Lundberg erzählt darin eine Geschichte aus den späten vierziger Nachkriegsjahren. Der junge, enthusiastisch seinem Beruf nachgehende Pfarrer Peter Kummel bekommt eine Stelle auf den Örar-Inseln, wo er mit seiner Frau Mona und Töchterchen Manna hinzieht und auf eine rückständige, der Natur verbundene Gesellschaft trifft. Lundberg beschreibt die Begegnung zweier Welten und wie ein Idyll langsam zerbricht; sie macht das mit einem langen, manchmal auch einem zu langen erzählerischen Atem und einer gewissen stilistischen Schlichtheit. Trotzdem versteht sie es gekonnt, die Zeit in Szene zu setzen, auf kurzem Raum Leben zu erzählen, immer nah an ihren Figuren.

Kjell Westö ist eine Art Stadthistoriker Helsinkis

Als freundlichen Widerpart zu Lindberg lässt sich Kjell Westö verstehen, der gleichfalls zur schwedischsprachigen Minderheit gehört. Mit Romanen wie „Vom Risiko, ein Skrake zu sein“ oder „Wo wir einst gingen“, wurde er nicht nur berühmt, sondern auch eine Art Stadthistoriker von Helsinki. „Helsinki ist immer einer der wichtigsten Protagonisten in meinen Romanen“, sagt er bei einem Treffen in seiner Wohnung in der Cygnaeuksenkatu, Vorderhaus, 5. Stock, nicht weit von der Töölö-Bucht. Läuft man mit ihm durch die Stadt, ist das ein ständiges schnelles Gehen und abruptes Halten, oft macht er auf historische Schauplätze aufmerksam. Oder er erzählt, dass seine Großväter in den Kriegen mit der Sowjetunion gefallen sind.
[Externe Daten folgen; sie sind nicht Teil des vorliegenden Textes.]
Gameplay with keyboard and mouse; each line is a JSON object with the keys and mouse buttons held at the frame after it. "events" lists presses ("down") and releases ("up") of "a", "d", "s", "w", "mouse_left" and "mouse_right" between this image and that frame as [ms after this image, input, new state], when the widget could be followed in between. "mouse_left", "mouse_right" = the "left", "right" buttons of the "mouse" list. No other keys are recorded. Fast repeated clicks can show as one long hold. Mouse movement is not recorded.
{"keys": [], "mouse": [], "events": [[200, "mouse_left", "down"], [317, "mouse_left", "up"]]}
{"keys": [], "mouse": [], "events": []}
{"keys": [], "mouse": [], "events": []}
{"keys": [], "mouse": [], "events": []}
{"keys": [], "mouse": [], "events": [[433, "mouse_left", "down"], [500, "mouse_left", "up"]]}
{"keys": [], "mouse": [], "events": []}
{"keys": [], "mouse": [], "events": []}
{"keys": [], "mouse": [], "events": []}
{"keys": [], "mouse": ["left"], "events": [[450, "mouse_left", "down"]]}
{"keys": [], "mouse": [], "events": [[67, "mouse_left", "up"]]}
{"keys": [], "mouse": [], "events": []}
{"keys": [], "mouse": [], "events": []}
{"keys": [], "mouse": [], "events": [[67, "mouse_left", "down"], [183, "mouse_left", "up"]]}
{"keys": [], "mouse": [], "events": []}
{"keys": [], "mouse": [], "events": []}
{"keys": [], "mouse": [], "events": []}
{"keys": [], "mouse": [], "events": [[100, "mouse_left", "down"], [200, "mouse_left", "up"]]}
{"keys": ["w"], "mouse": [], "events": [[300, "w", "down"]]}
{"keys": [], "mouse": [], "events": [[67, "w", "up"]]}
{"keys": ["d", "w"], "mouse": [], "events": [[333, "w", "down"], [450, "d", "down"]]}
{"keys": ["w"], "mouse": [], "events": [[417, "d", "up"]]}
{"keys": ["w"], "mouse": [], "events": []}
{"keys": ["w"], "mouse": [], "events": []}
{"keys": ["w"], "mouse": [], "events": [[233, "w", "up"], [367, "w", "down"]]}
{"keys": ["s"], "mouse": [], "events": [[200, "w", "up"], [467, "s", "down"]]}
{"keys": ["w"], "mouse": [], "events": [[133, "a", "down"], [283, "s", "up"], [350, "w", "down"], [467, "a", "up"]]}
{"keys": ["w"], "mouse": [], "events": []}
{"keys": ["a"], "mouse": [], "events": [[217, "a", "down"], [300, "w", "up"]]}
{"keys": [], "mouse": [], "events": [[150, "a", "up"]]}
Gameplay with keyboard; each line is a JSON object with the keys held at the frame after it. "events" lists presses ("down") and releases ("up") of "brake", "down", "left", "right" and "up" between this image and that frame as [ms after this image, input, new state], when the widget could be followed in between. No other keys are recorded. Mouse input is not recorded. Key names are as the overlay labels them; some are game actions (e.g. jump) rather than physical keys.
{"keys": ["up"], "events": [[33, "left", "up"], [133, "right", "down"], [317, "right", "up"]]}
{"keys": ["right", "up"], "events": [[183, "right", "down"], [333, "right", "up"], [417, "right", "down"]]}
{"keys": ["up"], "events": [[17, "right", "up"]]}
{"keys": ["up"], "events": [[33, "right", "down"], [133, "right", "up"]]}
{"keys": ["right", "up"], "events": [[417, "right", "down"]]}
Sein Roman„Trugbild“ (btb, übersetzt von Paul Berf) spielt im Jahr 1938. Was in Europa gerade geschieht, die historischen Zeitläufe beeinflussen auch die Schicksale von Westös Figuren: hier Matilda, eine junge Rechtsanwaltsgehilfin, die als Rote in einem Lager der Weißen vergewaltigt wurde; dort der Anwalt, der sich regelmäßig mit Freunden zum Trinken und Debattieren trifft; die politischen Strömungen, der Antisemitismus, die partielle Sympathie für die Deutschen zerstören die Freundschaften zusehends.

Westös Figuren sind fiktiv, viele der Ereignisse in dem Roman hingegen wahr, mit Auswirkungen bis heute. Westö schildert einen 100-Meter-Lauf, der im Juni 1938 stattfand und bei dem ein jüdischer Läufer als eigentlicher Sieger auf den 4. Platz gestuft wurde. Nach Erscheinen von „Trugbild“ wurden die Resultate nach Hinweisen der Literaturkritik vom finnischen Leichtathletik-Verband korrigiert, der 1976 verstorbene Läufer nachträglich rehabilitiert. Kjell Westö ist stolz darauf.

Obwohl auch er registriert hat, dass Sofi Oksanen der Star der finnischen Literatur ist, sich mit ihr, ihrem Glam und Charisma die Anforderungen an Schriftsteller verändert haben, hat er in seinem Roman lieber der größten Autorin Finnlands des 20. Jahrhunderts ein Denkmal gesetzt: Tove Jansson. Zweimal taucht sie auf, ohne dass ihr Name genannt wird: „Am ehesten ähnelte sie einem Faun. Oder einem scheuen Tier, einem der letzten Exemplare irgendeiner seltenen Art“.